WHAT TO WORK ON -
Print every line of the data below word for word, keeping each line break, spelling, and cut-off word as it is.

************

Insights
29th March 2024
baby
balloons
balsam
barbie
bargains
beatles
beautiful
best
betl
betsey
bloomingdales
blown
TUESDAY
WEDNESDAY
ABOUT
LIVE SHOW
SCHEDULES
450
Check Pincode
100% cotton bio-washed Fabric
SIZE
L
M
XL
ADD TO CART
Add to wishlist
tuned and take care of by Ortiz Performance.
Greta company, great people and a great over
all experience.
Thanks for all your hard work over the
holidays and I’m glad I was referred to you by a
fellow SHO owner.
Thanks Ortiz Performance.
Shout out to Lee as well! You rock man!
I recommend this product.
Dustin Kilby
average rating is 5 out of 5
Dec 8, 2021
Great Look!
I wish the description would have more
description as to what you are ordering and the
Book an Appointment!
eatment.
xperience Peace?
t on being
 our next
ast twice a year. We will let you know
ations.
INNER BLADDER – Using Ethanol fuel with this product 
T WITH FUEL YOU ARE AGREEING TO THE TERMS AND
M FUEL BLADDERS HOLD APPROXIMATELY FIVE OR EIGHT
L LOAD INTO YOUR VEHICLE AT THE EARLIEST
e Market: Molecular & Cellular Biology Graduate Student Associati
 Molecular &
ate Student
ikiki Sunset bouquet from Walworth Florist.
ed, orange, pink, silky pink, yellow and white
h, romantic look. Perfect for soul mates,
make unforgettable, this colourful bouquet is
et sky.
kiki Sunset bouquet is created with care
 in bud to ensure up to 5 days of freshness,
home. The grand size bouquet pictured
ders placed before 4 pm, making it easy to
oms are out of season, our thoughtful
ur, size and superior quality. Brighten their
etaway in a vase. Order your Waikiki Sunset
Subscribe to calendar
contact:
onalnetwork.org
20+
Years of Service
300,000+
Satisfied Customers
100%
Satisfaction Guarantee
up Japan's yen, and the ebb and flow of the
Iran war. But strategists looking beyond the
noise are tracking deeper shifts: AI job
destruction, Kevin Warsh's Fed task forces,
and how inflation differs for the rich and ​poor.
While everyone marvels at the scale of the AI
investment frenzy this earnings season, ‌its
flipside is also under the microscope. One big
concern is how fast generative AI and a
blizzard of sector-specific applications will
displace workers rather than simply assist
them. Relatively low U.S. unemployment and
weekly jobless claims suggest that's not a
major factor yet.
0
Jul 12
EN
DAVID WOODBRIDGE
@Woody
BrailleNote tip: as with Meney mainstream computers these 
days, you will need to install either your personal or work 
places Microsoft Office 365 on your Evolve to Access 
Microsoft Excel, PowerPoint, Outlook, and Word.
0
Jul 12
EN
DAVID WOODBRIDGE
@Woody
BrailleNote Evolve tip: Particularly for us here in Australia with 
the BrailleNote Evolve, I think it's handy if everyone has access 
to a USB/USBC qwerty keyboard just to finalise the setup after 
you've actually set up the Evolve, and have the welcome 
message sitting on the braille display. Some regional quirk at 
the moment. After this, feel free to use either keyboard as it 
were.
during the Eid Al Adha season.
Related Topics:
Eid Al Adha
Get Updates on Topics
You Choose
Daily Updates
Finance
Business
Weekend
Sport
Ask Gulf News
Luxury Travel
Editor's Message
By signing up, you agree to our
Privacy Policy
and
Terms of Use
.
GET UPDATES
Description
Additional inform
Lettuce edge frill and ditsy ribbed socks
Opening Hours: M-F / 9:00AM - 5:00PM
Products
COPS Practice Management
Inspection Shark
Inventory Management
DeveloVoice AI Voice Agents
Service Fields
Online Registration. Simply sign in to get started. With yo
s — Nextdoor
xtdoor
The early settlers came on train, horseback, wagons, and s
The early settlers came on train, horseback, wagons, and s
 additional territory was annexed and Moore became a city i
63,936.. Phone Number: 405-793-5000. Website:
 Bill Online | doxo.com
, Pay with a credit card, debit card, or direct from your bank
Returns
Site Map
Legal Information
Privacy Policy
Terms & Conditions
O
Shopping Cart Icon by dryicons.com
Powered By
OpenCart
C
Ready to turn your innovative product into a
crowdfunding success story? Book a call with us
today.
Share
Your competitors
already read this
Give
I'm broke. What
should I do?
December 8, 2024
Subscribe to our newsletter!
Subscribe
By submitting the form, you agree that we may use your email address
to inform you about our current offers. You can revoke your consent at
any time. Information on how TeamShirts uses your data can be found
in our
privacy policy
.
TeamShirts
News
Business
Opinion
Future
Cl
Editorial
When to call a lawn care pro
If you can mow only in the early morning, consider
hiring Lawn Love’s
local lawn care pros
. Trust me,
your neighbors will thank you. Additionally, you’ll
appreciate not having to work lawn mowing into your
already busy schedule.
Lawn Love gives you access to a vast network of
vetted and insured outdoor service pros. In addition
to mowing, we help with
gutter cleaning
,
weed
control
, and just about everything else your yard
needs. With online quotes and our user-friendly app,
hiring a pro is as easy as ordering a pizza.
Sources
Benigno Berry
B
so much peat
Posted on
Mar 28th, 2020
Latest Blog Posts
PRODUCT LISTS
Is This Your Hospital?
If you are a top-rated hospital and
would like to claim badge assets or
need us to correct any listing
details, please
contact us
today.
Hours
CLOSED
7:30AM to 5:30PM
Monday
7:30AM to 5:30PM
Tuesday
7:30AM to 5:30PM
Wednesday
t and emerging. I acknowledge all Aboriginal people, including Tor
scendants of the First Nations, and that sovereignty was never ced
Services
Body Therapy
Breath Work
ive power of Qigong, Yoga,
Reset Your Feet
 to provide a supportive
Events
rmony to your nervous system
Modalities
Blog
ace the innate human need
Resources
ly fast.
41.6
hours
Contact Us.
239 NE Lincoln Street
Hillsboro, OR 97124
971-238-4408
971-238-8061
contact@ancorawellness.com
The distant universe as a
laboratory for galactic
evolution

************

RESPONSE -
Insights
29th March 2024
baby
balloons
balsam
barbie
bargains
beatles
beautiful
best
betl
betsey
bloomingdales
blown
TUESDAY
WEDNESDAY
ABOUT
LIVE SHOW
SCHEDULES
450
Check Pincode
100% cotton bio-washed Fabric
SIZE
L
M
XL
ADD TO CART
Add to wishlist
tuned and take care of by Ortiz Performance.
Greta company, great people and a great over
all experience.
Thanks for all your hard work over the
holidays and I’m glad I was referred to you by a
fellow SHO owner.
Thanks Ortiz Performance.
Shout out to Lee as well! You rock man!
I recommend this product.
Dustin Kilby
average rating is 5 out of 5
Dec 8, 2021
Great Look!
I wish the description would have more
description as to what you are ordering and the
Book an Appointment!
eatment.
xperience Peace?
t on being
 our next
ast twice a year. We will let you know
ations.
INNER BLADDER – Using Ethanol fuel with this product 
T WITH FUEL YOU ARE AGREEING TO THE TERMS AND
M FUEL BLADDERS HOLD APPROXIMATELY FIVE OR EIGHT
L LOAD INTO YOUR VEHICLE AT THE EARLIEST
e Market: Molecular & Cellular Biology Graduate Student Associati
 Molecular &
ate Student
ikiki Sunset bouquet from Walworth Florist.
ed, orange, pink, silky pink, yellow and white
h, romantic look. Perfect for soul mates,
make unforgettable, this colourful bouquet is
et sky.
kiki Sunset bouquet is created with care
 in bud to ensure up to 5 days of freshness,
home. The grand size bouquet pictured
ders placed before 4 pm, making it easy to
oms are out of season, our thoughtful
ur, size and superior quality. Brighten their
etaway in a vase. Order your Waikiki Sunset
Subscribe to calendar
contact:
onalnetwork.org
20+
Years of Service
300,000+
Satisfied Customers
100%
Satisfaction Guarantee
up Japan's yen, and the ebb and flow of the
Iran war. But strategists looking beyond the
noise are tracking deeper shifts: AI job
destruction, Kevin Warsh's Fed task forces,
and how inflation differs for the rich and ​poor.
While everyone marvels at the scale of the AI
investment frenzy this earnings season, ‌its
flipside is also under the microscope. One big
concern is how fast generative AI and a
blizzard of sector-specific applications will
displace workers rather than simply assist
them. Relatively low U.S. unemployment and
weekly jobless claims suggest that's not a
major factor yet.
0
Jul 12
EN
DAVID WOODBRIDGE
@Woody
BrailleNote tip: as with Meney mainstream computers these 
days, you will need to install either your personal or work 
places Microsoft Office 365 on your Evolve to Access 
Microsoft Excel, PowerPoint, Outlook, and Word.
0
Jul 12
EN
DAVID WOODBRIDGE
@Woody
BrailleNote Evolve tip: Particularly for us here in Australia with 
the BrailleNote Evolve, I think it's handy if everyone has access 
to a USB/USBC qwerty keyboard just to finalise the setup after 
you've actually set up the Evolve, and have the welcome 
message sitting on the braille display. Some regional quirk at 
the moment. After this, feel free to use either keyboard as it 
were.
during the Eid Al Adha season.
Related Topics:
Eid Al Adha
Get Updates on Topics
You Choose
Daily Updates
Finance
Business
Weekend
Sport
Ask Gulf News
Luxury Travel
Editor's Message
By signing up, you agree to our
Privacy Policy
and
Terms of Use
.
GET UPDATES
Description
Additional inform
Lettuce edge frill and ditsy ribbed socks
Opening Hours: M-F / 9:00AM - 5:00PM
Products
COPS Practice Management
Inspection Shark
Inventory Management
DeveloVoice AI Voice Agents
Service Fields
Online Registration. Simply sign in to get started. With yo
s — Nextdoor
xtdoor
The early settlers came on train, horseback, wagons, and s
The early settlers came on train, horseback, wagons, and s
 additional territory was annexed and Moore became a city i
63,936.. Phone Number: 405-793-5000. Website:
 Bill Online | doxo.com
, Pay with a credit card, debit card, or direct from your bank
Returns
Site Map
Legal Information
Privacy Policy
Terms & Conditions
O
Shopping Cart Icon by dryicons.com
Powered By
OpenCart
C
Ready to turn your innovative product into a
crowdfunding success story? Book a call with us
today.
Share
Your competitors
already read this
Give
I'm broke. What
should I do?
December 8, 2024
Subscribe to our newsletter!
Subscribe
By submitting the form, you agree that we may use your email address
to inform you about our current offers. You can revoke your consent at
any time. Information on how TeamShirts uses your data can be found
in our
privacy policy
.
TeamShirts
News
Business
Opinion
Future
Cl
Editorial
When to call a lawn care pro
If you can mow only in the early morning, consider
hiring Lawn Love’s
local lawn care pros
. Trust me,
your neighbors will thank you. Additionally, you’ll
appreciate not having to work lawn mowing into your
already busy schedule.
Lawn Love gives you access to a vast network of
vetted and insured outdoor service pros. In addition
to mowing, we help with
gutter cleaning
,
weed
control
, and just about everything else your yard
needs. With online quotes and our user-friendly app,
hiring a pro is as easy as ordering a pizza.
Sources
Benigno Berry
B
so much peat
Posted on
Mar 28th, 2020
Latest Blog Posts
PRODUCT LISTS
Is This Your Hospital?
If you are a top-rated hospital and
would like to claim badge assets or
need us to correct any listing
details, please
contact us
today.
Hours
CLOSED
7:30AM to 5:30PM
Monday
7:30AM to 5:30PM
Tuesday
7:30AM to 5:30PM
Wednesday
t and emerging. I acknowledge all Aboriginal people, including Tor
scendants of the First Nations, and that sovereignty was never ced
Services
Body Therapy
Breath Work
ive power of Qigong, Yoga,
Reset Your Feet
 to provide a supportive
Events
rmony to your nervous system
Modalities
Blog
ace the innate human need
Resources
ly fast.
41.6
hours
Contact Us.
239 NE Lincoln Street
Hillsboro, OR 97124
971-238-4408
971-238-8061
contact@ancorawellness.com
The distant universe as a
laboratory for galactic
evolution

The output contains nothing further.